Barker does not contribute to “Fuck You,” a sketch that feels like a parody of teenage breakup songwriting, with drumming that is well below his skill level. But he does return for “Gaslight,” one minute and 49 seconds of longing in a relationship where Willow’s partner can’t seem to communicate her intentions clearly. Both of the tracks would have been absolutely huge on Total Request Live back in 2001, but finding a place for them may prove to be a bigger challenge in today’s crowded pop marketplace; if she didn’t pivot to grunge on “Don’t Save Me,” it would almost seem like she was anticipating how to meet audience demand with what she’s supplying, but the transition more accurately characterizes her lack of interest in settling on a single musical style. “I’m all for getting rid of the categories and just doing whatever you feel,” she told Alternative Press in June.
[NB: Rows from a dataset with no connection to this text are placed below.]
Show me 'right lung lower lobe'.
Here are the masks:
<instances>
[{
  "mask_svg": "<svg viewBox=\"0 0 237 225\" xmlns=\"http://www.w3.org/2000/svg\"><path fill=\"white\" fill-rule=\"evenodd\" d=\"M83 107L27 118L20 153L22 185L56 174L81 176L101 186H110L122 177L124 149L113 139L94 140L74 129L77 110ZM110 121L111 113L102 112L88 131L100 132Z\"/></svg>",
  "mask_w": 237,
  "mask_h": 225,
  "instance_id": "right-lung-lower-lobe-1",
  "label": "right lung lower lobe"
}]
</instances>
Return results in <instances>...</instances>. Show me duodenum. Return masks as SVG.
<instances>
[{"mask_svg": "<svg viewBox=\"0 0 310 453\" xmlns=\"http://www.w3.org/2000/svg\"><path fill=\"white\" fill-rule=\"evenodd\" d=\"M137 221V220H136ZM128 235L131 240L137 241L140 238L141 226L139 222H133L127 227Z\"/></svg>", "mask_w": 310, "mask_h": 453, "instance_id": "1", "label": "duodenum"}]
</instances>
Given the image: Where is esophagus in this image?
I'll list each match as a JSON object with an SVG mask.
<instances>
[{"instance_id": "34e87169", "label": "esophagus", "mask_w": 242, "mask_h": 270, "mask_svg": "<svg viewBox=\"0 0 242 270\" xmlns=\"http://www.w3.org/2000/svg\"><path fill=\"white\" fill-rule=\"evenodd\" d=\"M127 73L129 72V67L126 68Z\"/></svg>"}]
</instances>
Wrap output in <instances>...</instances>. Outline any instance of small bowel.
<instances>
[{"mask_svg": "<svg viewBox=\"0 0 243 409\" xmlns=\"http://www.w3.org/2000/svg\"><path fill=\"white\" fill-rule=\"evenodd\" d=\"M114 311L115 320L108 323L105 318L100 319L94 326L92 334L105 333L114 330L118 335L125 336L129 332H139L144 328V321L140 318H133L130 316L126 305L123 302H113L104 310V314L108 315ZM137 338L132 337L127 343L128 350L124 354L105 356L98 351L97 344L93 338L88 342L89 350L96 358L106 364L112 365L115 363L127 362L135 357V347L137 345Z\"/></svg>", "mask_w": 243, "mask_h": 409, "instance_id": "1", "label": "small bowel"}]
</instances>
But as she dips into Mazzy Star-like grunge a second time on the socially conscious “Naïve,” the emphatic answer to what she feels becomes, “what do listeners want to hear?” It will be interesting to see how strongly this resonates with fans of her earlier work, much less with pop’s prevailing tides, but it’s catchier and more appealing than even longtime fans of these genres might expect.
Of course, Gen Z has (fairly or unfairly) become defined by a studied obliviousness to what has come before, so what makes her shuffling of these sounds feel fresh is a series of performances that ignore what they’re copying — or even the fact that they’re copying at all. From the chugging angst-rock of “Lipstick” to the swinging double-time melancholy of “Come Home,” she approaches the blueprints of these songs like empty scaffolding that no one completed with walls, or floors; Ayla Tesler-Mabe thickens up harmonies on the latter as Willow pleads “I need you right now, baby won’t you come home,” and it’s almost like Paramore never existed. “4ever” continues the pity party a little too long as Willow laments, “I know, you know, we know, this can’t last forever,” but it also feels entirely believable that the target audience for this record would by now be firing up their lighters — or given their likely age, their cell phone flashlights — if she performed this symphony of sadness live.
If Barker doesn’t shore up the record’s vintage mall-punk bona fides, Willow wraps the album with “Grow,” featuring none other than Avril Lavigne, and “Breakout” featuring Cherry Glazer. The latter feels like concentric circles of pop culture inspiration folding on themselves — “No one woman should have all that power,” Willow pull-quotes from Kanye West’s “Power,” with questionable knowledge of its origin as a line of dialogue in Spike Lee’s “Malcolm X,” in a verse-chorus-verse structure that unfolds like a thick, defiant slab of nu-metal — while the former suggests her version of the “dream duet with my idol” that Miley Cyrus did more coolly, and effectively, with Stevie Nicks on “Edge of Midnight.” But perhaps appropriately, Willow’s coolness comes from not caring if any of this sounds cool, or relevant, or commercial, as she taps into that reservoir of emotion oozing out of every 20-year-old pore in her body. “Lately I Feel Everything” may not be a record that transcends its own era, and certainly not its influences, but it offers a pretty complete statement about what it means to be young and privileged and restless all the same. 20 years after Barker and Lavigne’s heyday, the sound still isn’t punk, but Willow makes it pop.
“Lately I Feel Everything” releases July 16 on Apple Music.